Artikel 2 Weigeringsgronden

  • 1. Een voorziening kan slechts worden toegekend voor zover:

  • a. de noodzaak voor het te bereiken resultaat langdurig is, tenzij kortdurende hulp bij het huishouden leidt tot het te bereiken resultaat;

  • b. de te verstrekken voorziening als de goedkoopst compenserende voorziening aan te merken is;

  • c. deze in overwegende mate op het individu is gericht.
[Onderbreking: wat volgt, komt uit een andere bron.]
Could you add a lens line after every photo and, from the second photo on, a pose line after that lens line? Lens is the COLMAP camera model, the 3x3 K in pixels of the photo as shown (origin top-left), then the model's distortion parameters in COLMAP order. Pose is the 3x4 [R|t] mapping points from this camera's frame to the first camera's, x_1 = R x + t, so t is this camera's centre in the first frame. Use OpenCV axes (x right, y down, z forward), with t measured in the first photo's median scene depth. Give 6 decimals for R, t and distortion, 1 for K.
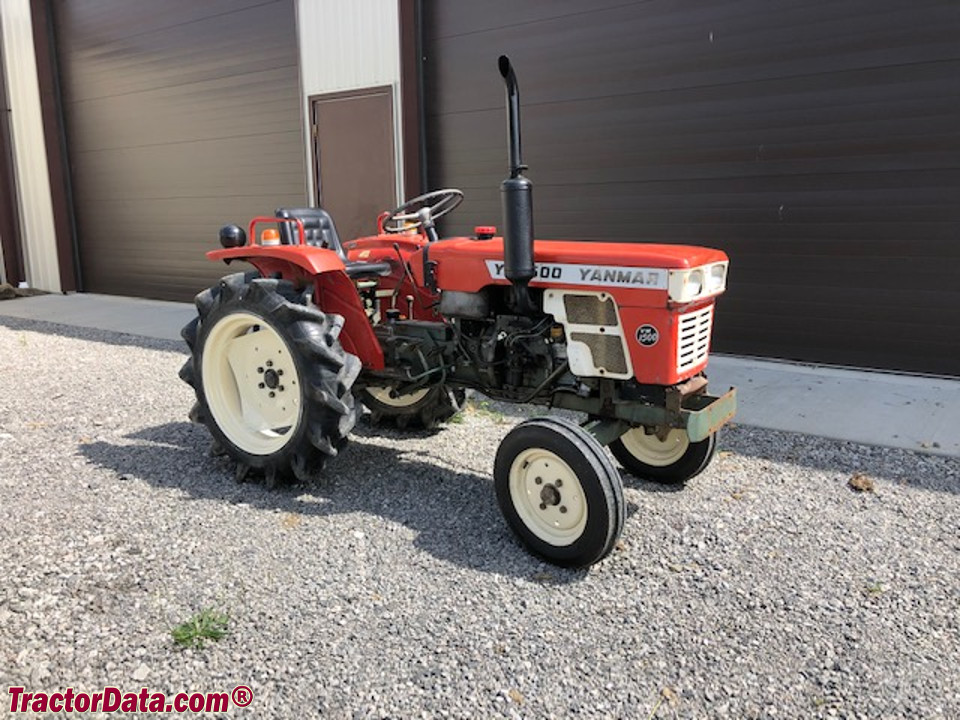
lens RADIAL K [[779.7, 0, 480.0], [0, 779.7, 360.0], [0, 0, 1]] dist [0.007633, 0.002505]
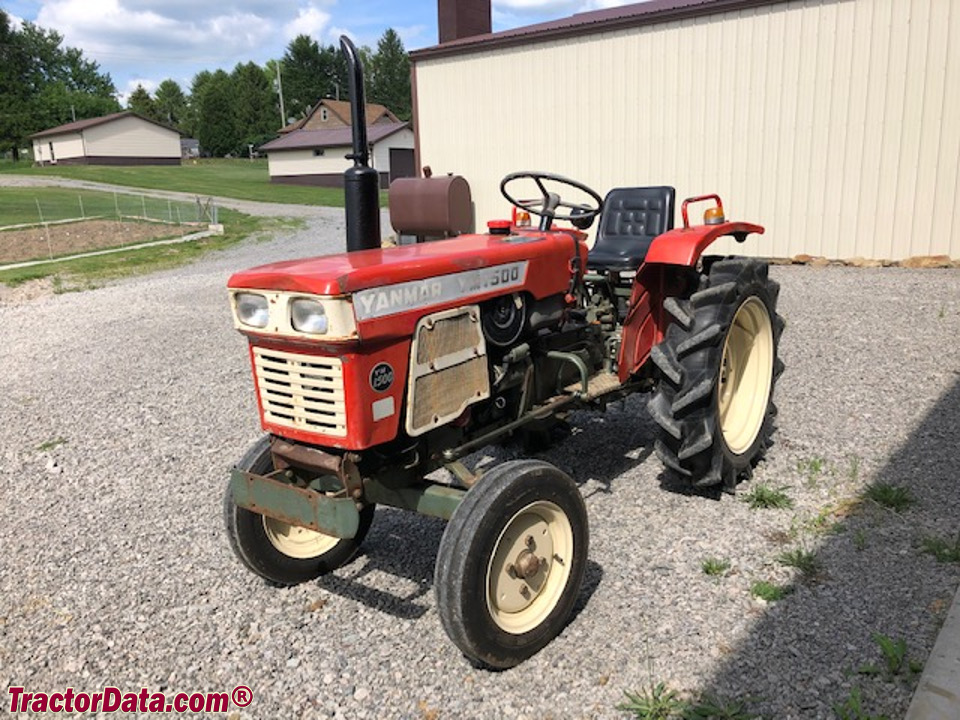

  • 2. Een voorziening kan worden geweigerd:

  • a. indien de voorziening algemeen gebruikelijk is;

  • b. indien de belanghebbende niet woonachtig is in de gemeenten Schiedam, Vlaardingen of Maassluis;

  • c. voor zover de voorziening betrekking heeft op een hoger niveau dan het uitrustingsniveau voor sociale woningbouw;

  • d. indien de belanghebbende zelf volledig of gedeeltelijk de capaciteit heeft om in maatregelen te voorzien;

  • e. voor zover er aan de zijde van de belanghebbende geen sprake is van aantoonbare meerkosten in vergelijking met de situatie voorafgaand aan het optreden van de beperkingen in zelfredzaamheid en maatschappelijke participatie;

  • f. voor zover de aanvraag betrekking heeft op kosten die de belanghebbende voorafgaand aan het moment van aanvragen of het moment van beschikken heeft gemaakt en niet meer is na te gaan of deze voorziening noodzakelijk was en als goedkoopst compenserend aan te merken valt;

  • g. voor zover een voorziening als die waarop de aanvraag betrekking heeft reeds eerder in het kader van enige wettelijke bepaling of regeling is verstrekt en de normale afschrijvingstermijn van de voorziening nog niet verstreken is, tenzij de eerder vergoede of verstrekte voorziening verloren is gegaan als gevolg van omstandigheden die niet aan belanghebbende zijn toe te rekenen, of tenzij belanghebbende geheel of gedeeltelijk tegemoetkomt in de veroorzaakte kosten;

  • h. indien op grond van andere wet- of regelgeving, een afgesloten verzekering of anderszins, aanspraak op de gevraagde voorziening bestaat.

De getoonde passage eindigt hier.